Le consensus de l’oligarchie familiale


Or, si la monarchie saoudienne est une monarchie absolue, son roi n’est pas un monarque absolue. Il est plutôt le chef de file d’une oligarchie familiale. La principale tâche du roi d’Arabie consiste à dégager un consensus parmi les principaux princes de la famille. Cela ne favorise pas les réformes hardies et explique dans une large mesure l’immobilisme qui semble prévaloir à la tête du pays alors même que, tous les observateurs en conviennent, il y a péril en la demeure et, dans l’intérêt même du régime, de profonds remaniements s’imposent au système saoudien et à la société tout entière. Abdallah, on l’a dit, a été ces dernières années, confronté à une guérilla permanente de certains des principaux membres de la famille royale, qui se sentaient menacés d’être privés d’une partie de leurs prébendes et privilèges.
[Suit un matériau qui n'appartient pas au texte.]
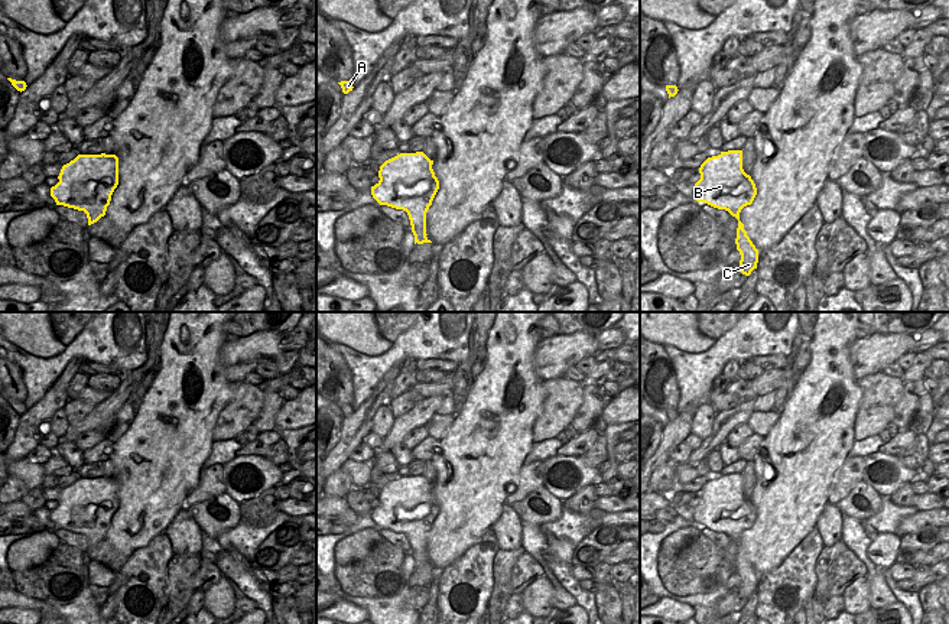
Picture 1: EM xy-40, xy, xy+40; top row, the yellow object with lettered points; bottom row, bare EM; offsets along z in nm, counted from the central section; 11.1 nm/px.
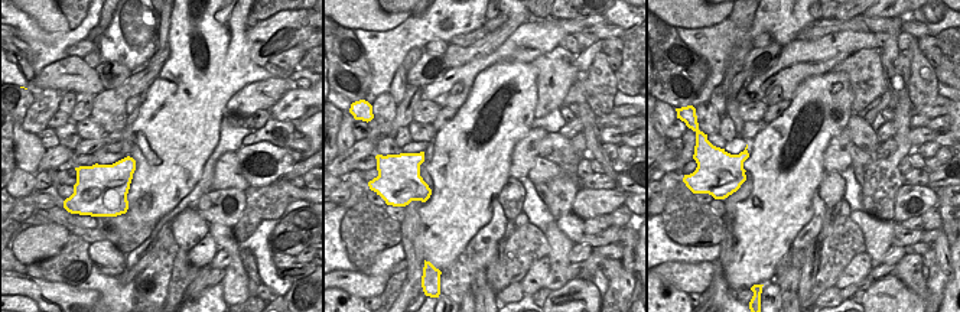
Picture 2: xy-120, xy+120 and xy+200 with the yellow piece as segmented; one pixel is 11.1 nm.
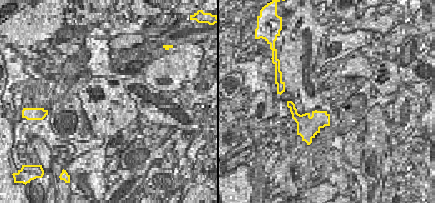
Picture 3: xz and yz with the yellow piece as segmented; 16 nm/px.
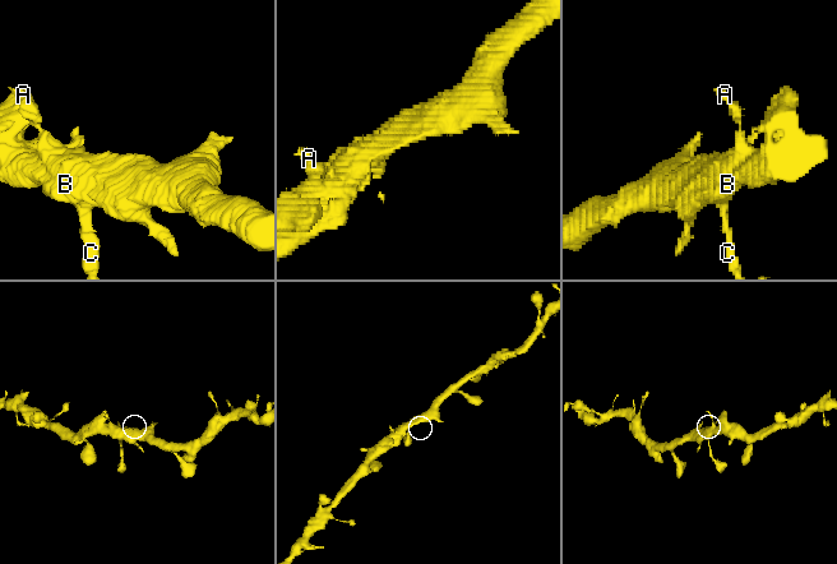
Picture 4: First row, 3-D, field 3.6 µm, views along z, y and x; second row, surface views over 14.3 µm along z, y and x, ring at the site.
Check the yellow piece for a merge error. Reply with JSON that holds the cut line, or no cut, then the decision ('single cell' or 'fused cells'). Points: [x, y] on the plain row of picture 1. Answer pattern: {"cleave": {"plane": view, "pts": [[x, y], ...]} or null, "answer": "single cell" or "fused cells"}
{"cleave": null, "answer": "single cell"}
On avançait alors parfois qu’en tant que prince héritier, il n’avait pas la latitude de prendre les décisions qui s’imposaient.


On saura très vite si les choses ont changé à présent qu’il est roi. Mais rien n’est moins sûr. Le prince Sultan, déjà très influent, est désormais prince héritier et son avis pèsera lourd dans toute décision. De surcroît, la composition de la famille n’a guère changé et le besoin de parvenir à un consensus non plus. Enfin, Abdallah n’est plus à proprement parler un jeune homme : né en 1923, il n’a que deux ans de moins que son frère Fahd qui vient de mourir. Le règne du roi Abdallah sera nécessairement de courte durée. Le sachant, il pourrait être tenté de passer outre aux objections de certains princes ou religieux pour avancer dans les réformes qu’il a en vain tenté de mettre en œuvre comme prince héritier. Mais, là encore, les résistances n’ont pas disparu comme par enchantement de fait de la succession qui vient de s’opérer.
Ce que l’on risque surtout de voir à l’œuvre, désormais, ce sont les luttes d’influence au sein de la famille royale pour déterminer quelle sera la branche des fils d’Abdelaziz Ibn Saoud qui prendra le dessus lors du changement de génération. Deux fils du roi Fayçal occupent des postes importants : Saoud est ministre des affaires étrangères depuis 1975 et son frère Turki, qui a dirigé les services secrets du royaume pendant vingt-quatre ans, vient d’être nommé ambassadeur à Washington. Mais celui qu’il remplace, Bandar ben Sultan, qui n’est autre que le fils de Sultan, le nouveau prince héritier, a décidé de rentrer au pays « pour raisons personnelles », parmi lesquelles, peut-être celle de se placer pour l’avenir.


Des alliances vont se nouer, se consolider, se défaire. Les réformes dont l’Arabie Saoudite a grand besoin risquent fort de n’être que la résultante de cette lutte pour le pouvoir.